Roy remarked he wasn't particularly crazy about hotels.
They left the ball park, got into a cab and drove downtown. The sky over the Hudson was orange. Once Pop broke out of his reverie to point out Grant's Tomb.
At the Midtown Hotel, Pop spoke to the desk clerk and he assigned Roy a room on the ninth floor, facing toward the Empire State Building. Pop went up with him and pumped the mattress.
“Not bad,” he said.
After the bellhop had left he said he hoped Roy wasn't the shenanigan type.
“What kind?” Roy asked.
“There are all sorts of nuts in this game and I remember one of my players—seems to me it was close to twenty years ago—who used to walk out on the fifteenth floor ledge and scare fits out of people in the other rooms. One day when he was walking out there he fell and broke his leg and only the darndest luck kept him from rolling right overboard. It was beginning to rain and he pulled himself around from window to window, begging for help, and everybody went into stitches
at his acting but kept their windows closed. He finally rolled off and hit bottom.”

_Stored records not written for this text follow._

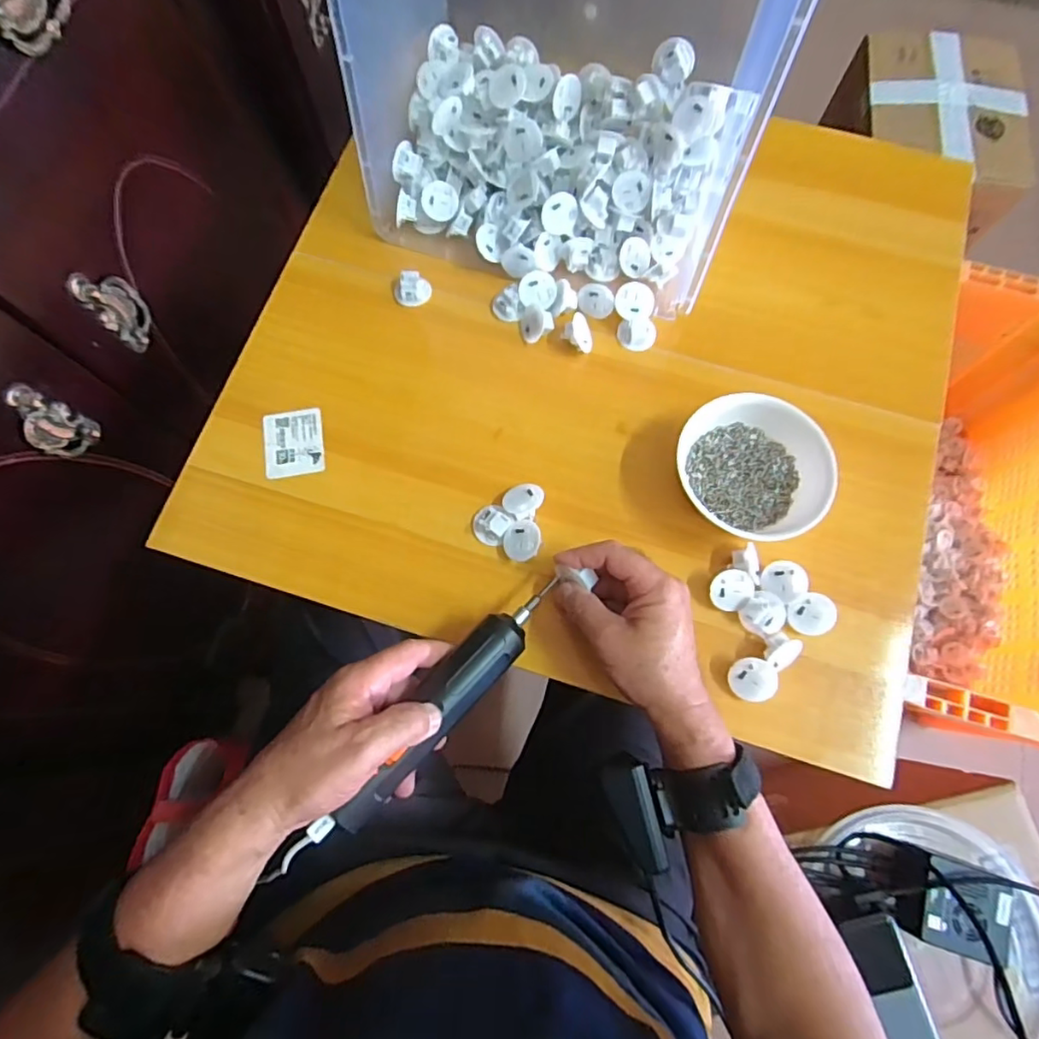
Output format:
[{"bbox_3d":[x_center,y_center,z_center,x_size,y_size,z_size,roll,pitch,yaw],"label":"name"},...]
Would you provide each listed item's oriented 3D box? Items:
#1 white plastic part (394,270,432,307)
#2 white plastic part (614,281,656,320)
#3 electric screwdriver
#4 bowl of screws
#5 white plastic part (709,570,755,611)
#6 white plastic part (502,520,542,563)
[{"bbox_3d":[-0.099,-0.212,0.539,0.032,0.020,0.027,-17,74,-5],"label":"white plastic part"},{"bbox_3d":[0.102,-0.193,0.522,0.033,0.018,0.033,0,92,4],"label":"white plastic part"},{"bbox_3d":[-0.045,0.117,0.396,0.038,0.025,0.200,37,70,10],"label":"electric screwdriver"},{"bbox_3d":[0.187,-0.043,0.474,0.122,0.049,0.117,32,76,9],"label":"bowl of screws"},{"bbox_3d":[0.163,0.055,0.456,0.032,0.020,0.029,-36,77,-10],"label":"white plastic part"},{"bbox_3d":[0.003,0.017,0.472,0.031,0.014,0.032,-28,69,13],"label":"white plastic part"}]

Roy had unpacked his valise and was washing up.
“Lemme tell you one practical piece of advice, son,” Pop went on. “You're starting way late—I was finished after fifteen years as an active player one year after the age you're coming in, but if you want to get along the best way, behave and give the game all you have got, and when you can't do that, quit. We don't need any more goldbrickers or fourflushers or practical jokers around. One Bump Baily is too much for any team.”

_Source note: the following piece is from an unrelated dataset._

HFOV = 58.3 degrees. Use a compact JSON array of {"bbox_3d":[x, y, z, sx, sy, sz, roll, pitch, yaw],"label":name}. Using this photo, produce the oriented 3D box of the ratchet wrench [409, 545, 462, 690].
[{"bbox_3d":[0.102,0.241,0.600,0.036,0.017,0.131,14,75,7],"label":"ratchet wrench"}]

He left the room, looking wretched.
The phone jangled and after a minute Roy got around to lifting it.
“What's the matter?” Red Blow barked. “Don't you answer your telephone?”
“I like it to ring a little, gives 'em a chance to change their mind.”
“Who?”
“Anybody.”
Red paused. “Pop asked me to show you around. When are you eating?”
“I am hungry now.”
“Meet me in the lobby, half past six.”